Movies

Downhill Promises a Scenic Getaway With People You Love

What could possibly go wrong?

Julia Louis-Dreyfus and Will Ferrell, miserable, in parkas.
Julia Louis-Dreyfus and Will Ferrell remade a Swedish classic. Searchlight Pictures

“Tragedy,” Mel Brooks said, “is if I cut my finger. Comedy is if I walk in an open sewer and die.” In other words, whether something is funny or painful can be a matter of perspective. In adapting Ruben Östlund’s Swedish black comedy Force Majeure for an American audience, directors Nat Faxon and Jim Rash haven’t just translated the dialogue but shifted the focus, and in doing so they’ve changed it from a movie that is painfully funny to one that’s just painful. The premise remains the same (as do some of the shots): a husband and wife take their children on a ski vacation, where a pleasant lunch with a view of the slopes is disrupted by what seems to be an avalanche barreling right toward them. When the powder clears, everyone is unharmed, but the husband is nowhere to be found, having abandoned his family in a moment of lizard-brain panic. He then spends the rest of the movie trying to make up for it, his marriage and the respect of his children hanging by a steadily fraying thread.

Force Majeure centers on the husband, whose battered masculinity is inherently comic. But Downhill, the remake, shifts to the wife, here called Billie and played by Julia Louis-Dreyfus, and from her point of view, the discomfort is more likely to catch in your throat. It’s clear even before the avalanche that her marriage to Pete (Will Ferrell) is not in great shape. When they arrive at the alpine resort, which seems to be oriented primarily toward adult singles and couples without children, she’s already in a foul mood, and his response is to act as if they’re already having a great time in the hopes that it’ll eventually catch on.
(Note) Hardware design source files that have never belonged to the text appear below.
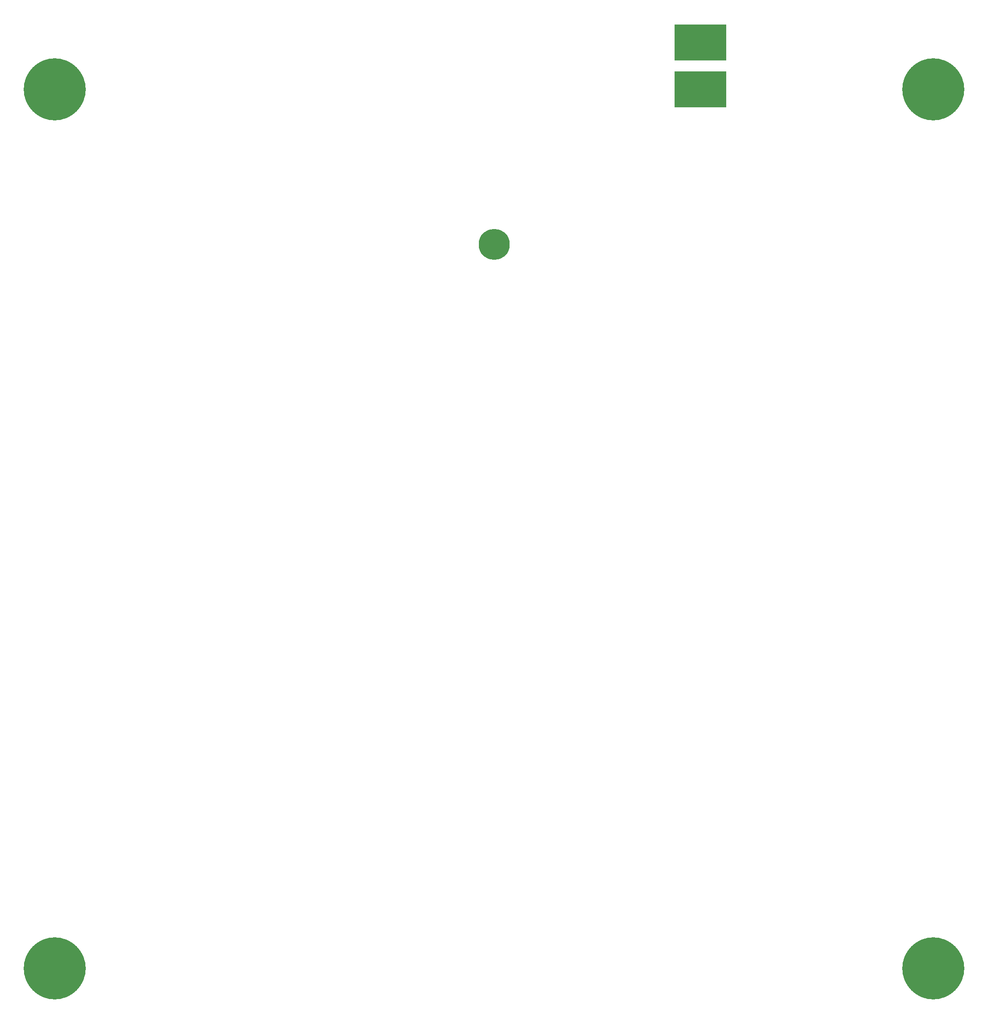
<source format=gbr>
G04 #@! TF.GenerationSoftware,KiCad,Pcbnew,7.0.6*
G04 #@! TF.CreationDate,2023-10-21T01:30:07+00:00*
G04 #@! TF.ProjectId,HeatedBedFoil,48656174-6564-4426-9564-466f696c2e6b,rev?*
G04 #@! TF.SameCoordinates,Original*
G04 #@! TF.FileFunction,Soldermask,Top*
G04 #@! TF.FilePolarity,Negative*
%FSLAX46Y46*%
G04 Gerber Fmt 4.6, Leading zero omitted, Abs format (unit mm)*
G04 Created by KiCad (PCBNEW 7.0.6) date 2023-10-21 01:30:07*
%MOMM*%
%LPD*%
G01*
G04 APERTURE LIST*
%ADD10C,12.000000*%
%ADD11R,10.000000X7.000000*%
%ADD12C,6.000000*%
G04 APERTURE END LIST*
D10*
X225000000Y-225000000D03*
X225000000Y-55000000D03*
D11*
X179900000Y-46000000D03*
D10*
X55000000Y-225000000D03*
X55000000Y-55000000D03*
D12*
X140000000Y-85000000D03*
D11*
X179900000Y-55000000D03*
M02*

</source>
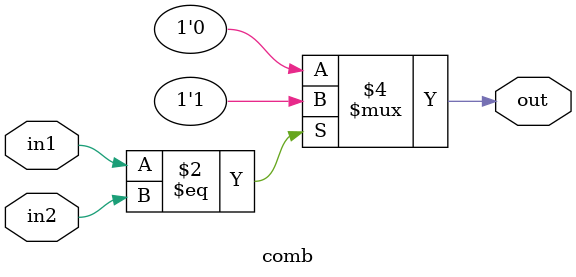
<source format=sv>
module comb (input logic in1, in2, output logic out);
    always_comb begin
        if (in1 == in2)
            out = 1;
        else
            out = 0;
    end
endmodule

</source>
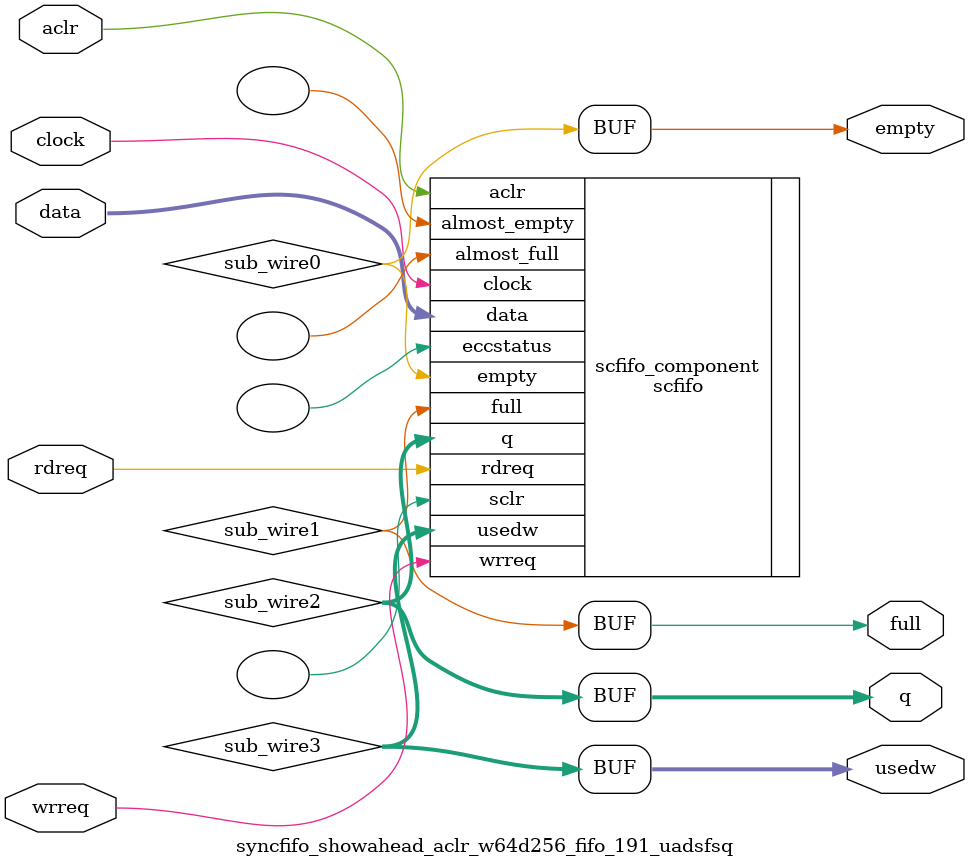
<source format=v>

`timescale 1 ps / 1 ps
module  syncfifo_showahead_aclr_w64d256_fifo_191_uadsfsq  (
    aclr,
    clock,
    data,
    rdreq,
    wrreq,
    empty,
    full,
    q,
    usedw);

    input    aclr;
    input    clock;
    input  [63:0]  data;
    input    rdreq;
    input    wrreq;
    output   empty;
    output   full;
    output [63:0]  q;
    output [7:0]  usedw;

    wire  sub_wire0;
    wire  sub_wire1;
    wire [63:0] sub_wire2;
    wire [7:0] sub_wire3;
    wire  empty = sub_wire0;
    wire  full = sub_wire1;
    wire [63:0] q = sub_wire2[63:0];
    wire [7:0] usedw = sub_wire3[7:0];

    scfifo  scfifo_component (
                .aclr (aclr),
                .clock (clock),
                .data (data),
                .rdreq (rdreq),
                .wrreq (wrreq),
                .empty (sub_wire0),
                .full (sub_wire1),
                .q (sub_wire2),
                .usedw (sub_wire3),
                .almost_empty (),
                .almost_full (),
                .eccstatus (),
                .sclr ());
    defparam
        scfifo_component.add_ram_output_register  = "OFF",
        scfifo_component.enable_ecc  = "FALSE",
        scfifo_component.intended_device_family  = "Arria 10",
        scfifo_component.lpm_numwords  = 256,
        scfifo_component.lpm_showahead  = "ON",
        scfifo_component.lpm_type  = "scfifo",
        scfifo_component.lpm_width  = 64,
        scfifo_component.lpm_widthu  = 8,
        scfifo_component.overflow_checking  = "ON",
        scfifo_component.underflow_checking  = "ON",
        scfifo_component.use_eab  = "ON";


endmodule



</source>
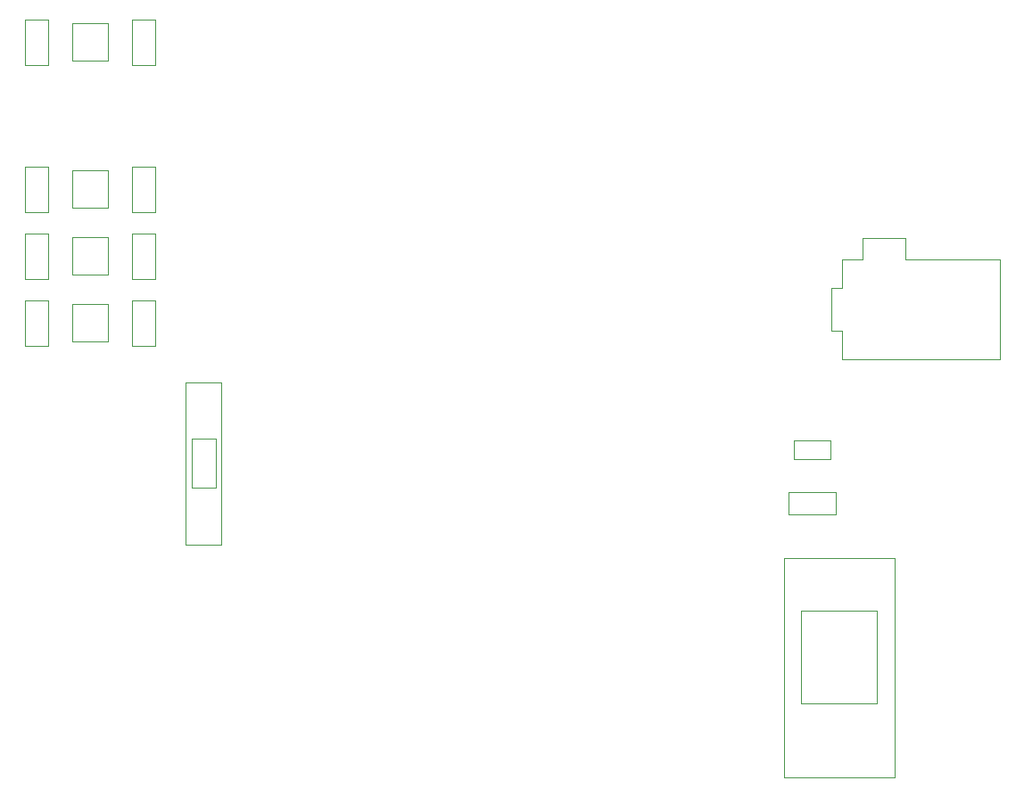
<source format=gbr>
G04 #@! TF.FileFunction,Other,User*
%FSLAX46Y46*%
G04 Gerber Fmt 4.6, Leading zero omitted, Abs format (unit mm)*
G04 Created by KiCad (PCBNEW 4.0.4-stable) date 12/10/17 00:47:25*
%MOMM*%
%LPD*%
G01*
G04 APERTURE LIST*
%ADD10C,0.250000*%
%ADD11C,0.050000*%
G04 APERTURE END LIST*
D10*
D11*
X174280000Y-117695000D02*
X178780000Y-117695000D01*
X174280000Y-117695000D02*
X174280000Y-119795000D01*
X178780000Y-119795000D02*
X178780000Y-117695000D01*
X178780000Y-119795000D02*
X174280000Y-119795000D01*
X174780000Y-112785000D02*
X178280000Y-112785000D01*
X174780000Y-112785000D02*
X174780000Y-114535000D01*
X178280000Y-114535000D02*
X178280000Y-112785000D01*
X178280000Y-114535000D02*
X174780000Y-114535000D01*
X117045000Y-122635000D02*
X120445000Y-122635000D01*
X120445000Y-122635000D02*
X120445000Y-107235000D01*
X120445000Y-107235000D02*
X117045000Y-107235000D01*
X117045000Y-107235000D02*
X117045000Y-122635000D01*
X179340000Y-104830000D02*
X179340000Y-105080000D01*
X179340000Y-105080000D02*
X194340000Y-105080000D01*
X179340000Y-104830000D02*
X179340000Y-102330000D01*
X179340000Y-102330000D02*
X178340000Y-102330000D01*
X178340000Y-102330000D02*
X178340000Y-98330000D01*
X178340000Y-98330000D02*
X179340000Y-98330000D01*
X179340000Y-98330000D02*
X179340000Y-95580000D01*
X179340000Y-95580000D02*
X181340000Y-95580000D01*
X181340000Y-95580000D02*
X181340000Y-93580000D01*
X181340000Y-93580000D02*
X185340000Y-93580000D01*
X185340000Y-93580000D02*
X185340000Y-95580000D01*
X185340000Y-95580000D02*
X194340000Y-95580000D01*
X194340000Y-95580000D02*
X194340000Y-105080000D01*
X106250000Y-99850000D02*
X109650000Y-99850000D01*
X109650000Y-99850000D02*
X109650000Y-103350000D01*
X109650000Y-103350000D02*
X106250000Y-103350000D01*
X106250000Y-103350000D02*
X106250000Y-99850000D01*
X106250000Y-93500000D02*
X109650000Y-93500000D01*
X109650000Y-93500000D02*
X109650000Y-97000000D01*
X109650000Y-97000000D02*
X106250000Y-97000000D01*
X106250000Y-97000000D02*
X106250000Y-93500000D01*
X106250000Y-87150000D02*
X109650000Y-87150000D01*
X109650000Y-87150000D02*
X109650000Y-90650000D01*
X109650000Y-90650000D02*
X106250000Y-90650000D01*
X106250000Y-90650000D02*
X106250000Y-87150000D01*
X106250000Y-73180000D02*
X109650000Y-73180000D01*
X109650000Y-73180000D02*
X109650000Y-76680000D01*
X109650000Y-76680000D02*
X106250000Y-76680000D01*
X106250000Y-76680000D02*
X106250000Y-73180000D01*
X103980000Y-99450000D02*
X103980000Y-103750000D01*
X103980000Y-99450000D02*
X101770000Y-99450000D01*
X101770000Y-103750000D02*
X103980000Y-103750000D01*
X101770000Y-103750000D02*
X101770000Y-99450000D01*
X103980000Y-93100000D02*
X103980000Y-97400000D01*
X103980000Y-93100000D02*
X101770000Y-93100000D01*
X101770000Y-97400000D02*
X103980000Y-97400000D01*
X101770000Y-97400000D02*
X101770000Y-93100000D01*
X103980000Y-86750000D02*
X103980000Y-91050000D01*
X103980000Y-86750000D02*
X101770000Y-86750000D01*
X101770000Y-91050000D02*
X103980000Y-91050000D01*
X101770000Y-91050000D02*
X101770000Y-86750000D01*
X103980000Y-72780000D02*
X103980000Y-77080000D01*
X103980000Y-72780000D02*
X101770000Y-72780000D01*
X101770000Y-77080000D02*
X103980000Y-77080000D01*
X101770000Y-77080000D02*
X101770000Y-72780000D01*
X114140000Y-99450000D02*
X114140000Y-103750000D01*
X114140000Y-99450000D02*
X111930000Y-99450000D01*
X111930000Y-103750000D02*
X114140000Y-103750000D01*
X111930000Y-103750000D02*
X111930000Y-99450000D01*
X114140000Y-93100000D02*
X114140000Y-97400000D01*
X114140000Y-93100000D02*
X111930000Y-93100000D01*
X111930000Y-97400000D02*
X114140000Y-97400000D01*
X111930000Y-97400000D02*
X111930000Y-93100000D01*
X114140000Y-86750000D02*
X114140000Y-91050000D01*
X114140000Y-86750000D02*
X111930000Y-86750000D01*
X111930000Y-91050000D02*
X114140000Y-91050000D01*
X111930000Y-91050000D02*
X111930000Y-86750000D01*
X114140000Y-72780000D02*
X114140000Y-77080000D01*
X114140000Y-72780000D02*
X111930000Y-72780000D01*
X111930000Y-77080000D02*
X114140000Y-77080000D01*
X111930000Y-77080000D02*
X111930000Y-72780000D01*
X184320000Y-144805000D02*
X184320000Y-123945000D01*
X184320000Y-123945000D02*
X173820000Y-123945000D01*
X173820000Y-123945000D02*
X173820000Y-144805000D01*
X173820000Y-144805000D02*
X184320000Y-144805000D01*
X117595000Y-117285000D02*
X117595000Y-112585000D01*
X117595000Y-112585000D02*
X119895000Y-112585000D01*
X119895000Y-112585000D02*
X119895000Y-117285000D01*
X117595000Y-117285000D02*
X119895000Y-117285000D01*
X182670000Y-137750000D02*
X182670000Y-128950000D01*
X175470000Y-137750000D02*
X182670000Y-137750000D01*
X175470000Y-128950000D02*
X175470000Y-137750000D01*
X182670000Y-128950000D02*
X175470000Y-128950000D01*
M02*

</source>
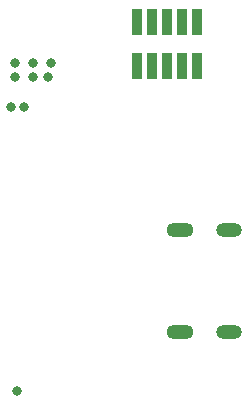
<source format=gbs>
G04 Layer_Color=16711935*
%FSLAX44Y44*%
%MOMM*%
G71*
G01*
G75*
%ADD96O,2.3000X1.2500*%
%ADD97O,2.2000X1.2000*%
%ADD98C,0.8000*%
%ADD99R,0.9600X2.2500*%
D96*
X300200Y263200D02*
D03*
Y176800D02*
D03*
D97*
X342000Y263200D02*
D03*
Y176800D02*
D03*
D98*
X190500Y405000D02*
D03*
X175500D02*
D03*
Y392500D02*
D03*
X188000Y393000D02*
D03*
X160500Y405000D02*
D03*
Y392500D02*
D03*
X168000Y367500D02*
D03*
X162250Y127250D02*
D03*
X156750Y367000D02*
D03*
D99*
X314800Y402000D02*
D03*
X302100D02*
D03*
X289400D02*
D03*
X276700D02*
D03*
X264000D02*
D03*
X314800Y439000D02*
D03*
X302100D02*
D03*
X289400D02*
D03*
X276700D02*
D03*
X264000D02*
D03*
M02*

</source>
He’s determined that their vacation can be, or can at least look like, as much fun as the one his co-worker Zach (Zach Woods) and his Instagram-fluent girlfriend, Rosie (Zoë Chao), seem to be enjoying, captioned with things like “#noagenda.” (Billie suggests they use “hashtag #nohashtags.”) And when the reality falls short, he retreats into his smartphone, hiding out in the bathroom so that Billie won’t catch him sneaking screen time.

The avalanche cracks open the rift in Billie and Pete’s marriage, especially since he can’t even bring himself to admit what happened. Since confronting her husband is like punching gelatin, Billie marches the family down to the resort’s public safety office to register a protest. But the burly Viking who takes their complaint (Kristofer Hivju, who played Zach Woods’ role in Force Majeure) insists the terrifying experience was handled “perfectly,” and that Americans need to get over their instinct to threaten a lawsuit every time they bruise their shins. It’s one of the few times the movie brings the culture-clash element to the fore, and it ought to be a moment for the spouses to bond together, in nationalistic fervor if nothing else. But he backs down, leaving her alone yet again, her anger rising to fill the void of his silence.

Louis-Dreyfus was an executive producer of Downhillwhich was written by Faxon and Rash as well as Succession creator Jesse Armstrongand a driving force behind the remake, and it’s not hard to see what drew her to it. Simmering frustration is squarely in her wheelhouse, and she showed in Enough Said that given the canvas of a feature film, she can mix it with a steady stream of melancholy. But over the course of the movie, that stream turns to vinegar, and by the end, the bitterness is all you can taste. This isn’t a movie about two people who love each other experiencing a bump in the road. It’s a movie about people who should have split up long ago, bound together because starting over would be too much trouble. On a chairlift ride when it’s just the two of them, Rosie tells Billie that if her boyfriend did that to her, she would be gone in a flash, no questions asked and no waiting around for an apology. “How old are you?” Billie asks her, and Rosie responds, “30.” That’s the end of the conversation.

There’s a straight-ahead drama to be made from this situation (even if Julia Loktev’s The Loneliest Planet already did so), but Downhill too often plays like a cringe comedy that’s all cringe. It’s not just uncomfortable; it’s unpleasant. A movie that was even more squarely on Billie’s side might at least be able to generate some righteous anger, but every once in a while, this one drifts back to moping around with Pete, everyone hoping that he’ll finally rise to the occasion, until you start to feel that he’s wasting your life, too. Billie and Pete may be stuck with each other, but that’s no reason we have to hang around.